**What to work on:** Please find the lines in the entries below that contain the word "zawieszenia", and copy each one.

### Input material

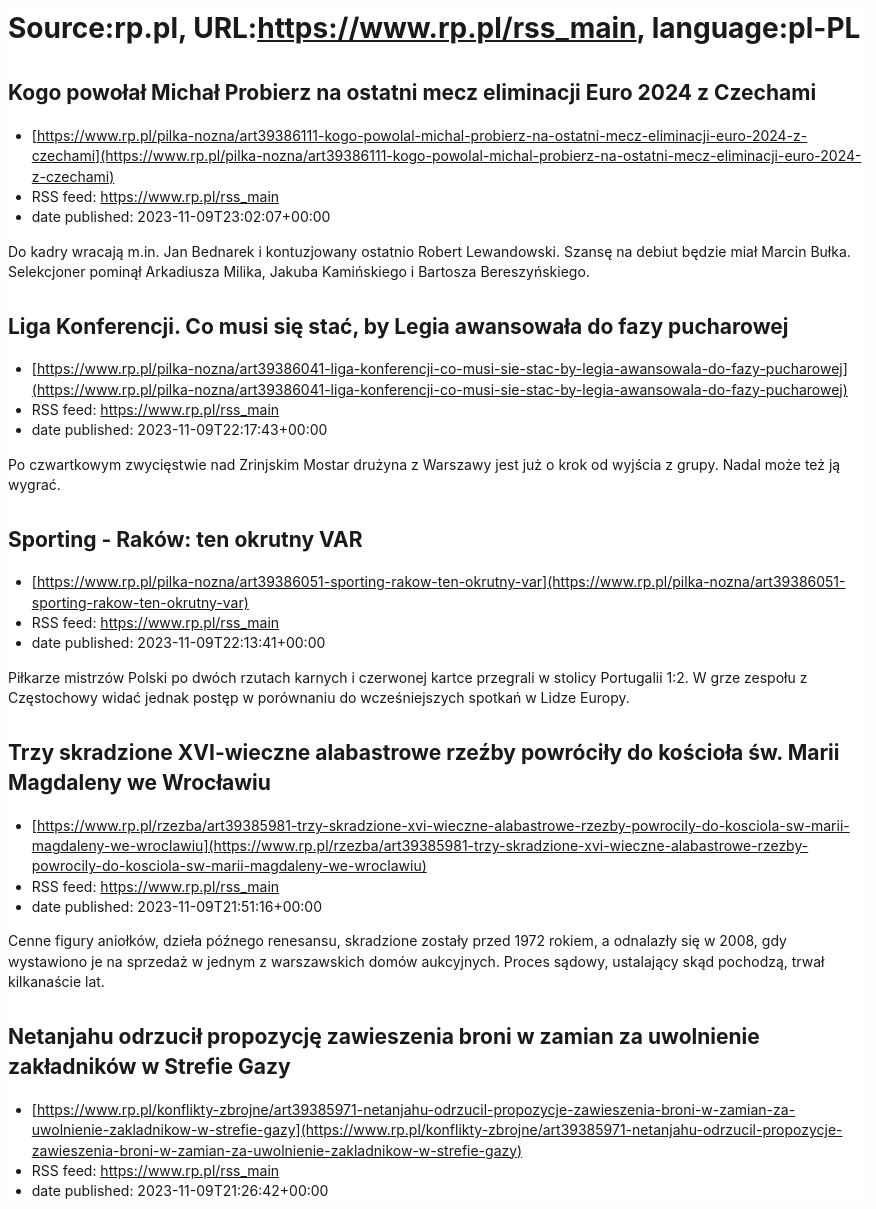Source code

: # Source:rp.pl, URL:https://www.rp.pl/rss_main, language:pl-PL

## Kogo powołał Michał Probierz na ostatni mecz eliminacji Euro 2024 z Czechami
 - [https://www.rp.pl/pilka-nozna/art39386111-kogo-powolal-michal-probierz-na-ostatni-mecz-eliminacji-euro-2024-z-czechami](https://www.rp.pl/pilka-nozna/art39386111-kogo-powolal-michal-probierz-na-ostatni-mecz-eliminacji-euro-2024-z-czechami)
 - RSS feed: https://www.rp.pl/rss_main
 - date published: 2023-11-09T23:02:07+00:00

Do kadry wracają m.in. Jan Bednarek i kontuzjowany ostatnio Robert Lewandowski. Szansę na debiut będzie miał Marcin Bułka. Selekcjoner pominął Arkadiusza Milika, Jakuba Kamińskiego i Bartosza Bereszyńskiego.

## Liga Konferencji. Co musi się stać, by Legia awansowała do fazy pucharowej
 - [https://www.rp.pl/pilka-nozna/art39386041-liga-konferencji-co-musi-sie-stac-by-legia-awansowala-do-fazy-pucharowej](https://www.rp.pl/pilka-nozna/art39386041-liga-konferencji-co-musi-sie-stac-by-legia-awansowala-do-fazy-pucharowej)
 - RSS feed: https://www.rp.pl/rss_main
 - date published: 2023-11-09T22:17:43+00:00

Po czwartkowym zwycięstwie nad Zrinjskim Mostar drużyna z Warszawy jest już o krok od wyjścia z grupy. Nadal może też ją wygrać.

## Sporting - Raków: ten okrutny VAR
 - [https://www.rp.pl/pilka-nozna/art39386051-sporting-rakow-ten-okrutny-var](https://www.rp.pl/pilka-nozna/art39386051-sporting-rakow-ten-okrutny-var)
 - RSS feed: https://www.rp.pl/rss_main
 - date published: 2023-11-09T22:13:41+00:00

Piłkarze mistrzów Polski po dwóch rzutach karnych i czerwonej kartce przegrali w stolicy Portugalii 1:2. W grze zespołu z Częstochowy widać jednak postęp w porównaniu do wcześniejszych spotkań w Lidze Europy.

## Trzy skradzione XVI-wieczne alabastrowe rzeźby powróciły do kościoła  św. Marii Magdaleny we Wrocławiu
 - [https://www.rp.pl/rzezba/art39385981-trzy-skradzione-xvi-wieczne-alabastrowe-rzezby-powrocily-do-kosciola-sw-marii-magdaleny-we-wroclawiu](https://www.rp.pl/rzezba/art39385981-trzy-skradzione-xvi-wieczne-alabastrowe-rzezby-powrocily-do-kosciola-sw-marii-magdaleny-we-wroclawiu)
 - RSS feed: https://www.rp.pl/rss_main
 - date published: 2023-11-09T21:51:16+00:00

Cenne figury aniołków, dzieła późnego renesansu, skradzione zostały przed 1972 rokiem, a odnalazły się w 2008, gdy wystawiono je na sprzedaż w jednym z warszawskich domów aukcyjnych. Proces sądowy, ustalający skąd pochodzą, trwał kilkanaście lat.

## Netanjahu odrzucił propozycję zawieszenia broni w zamian za uwolnienie zakładników w Strefie Gazy
 - [https://www.rp.pl/konflikty-zbrojne/art39385971-netanjahu-odrzucil-propozycje-zawieszenia-broni-w-zamian-za-uwolnienie-zakladnikow-w-strefie-gazy](https://www.rp.pl/konflikty-zbrojne/art39385971-netanjahu-odrzucil-propozycje-zawieszenia-broni-w-zamian-za-uwolnienie-zakladnikow-w-strefie-gazy)
 - RSS feed: https://www.rp.pl/rss_main
 - date published: 2023-11-09T21:26:42+00:00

######

**Result of this task:**
## Netanjahu odrzucił propozycję zawieszenia broni w zamian za uwolnienie zakładników w Strefie Gazy
 - [https://www.rp.pl/konflikty-zbrojne/art39385971-netanjahu-odrzucil-propozycje-zawieszenia-broni-w-zamian-za-uwolnienie-zakladnikow-w-strefie-gazy](https://www.rp.pl/konflikty-zbrojne/art39385971-netanjahu-odrzucil-propozycje-zawieszenia-broni-w-zamian-za-uwolnienie-zakladnikow-w-strefie-gazy)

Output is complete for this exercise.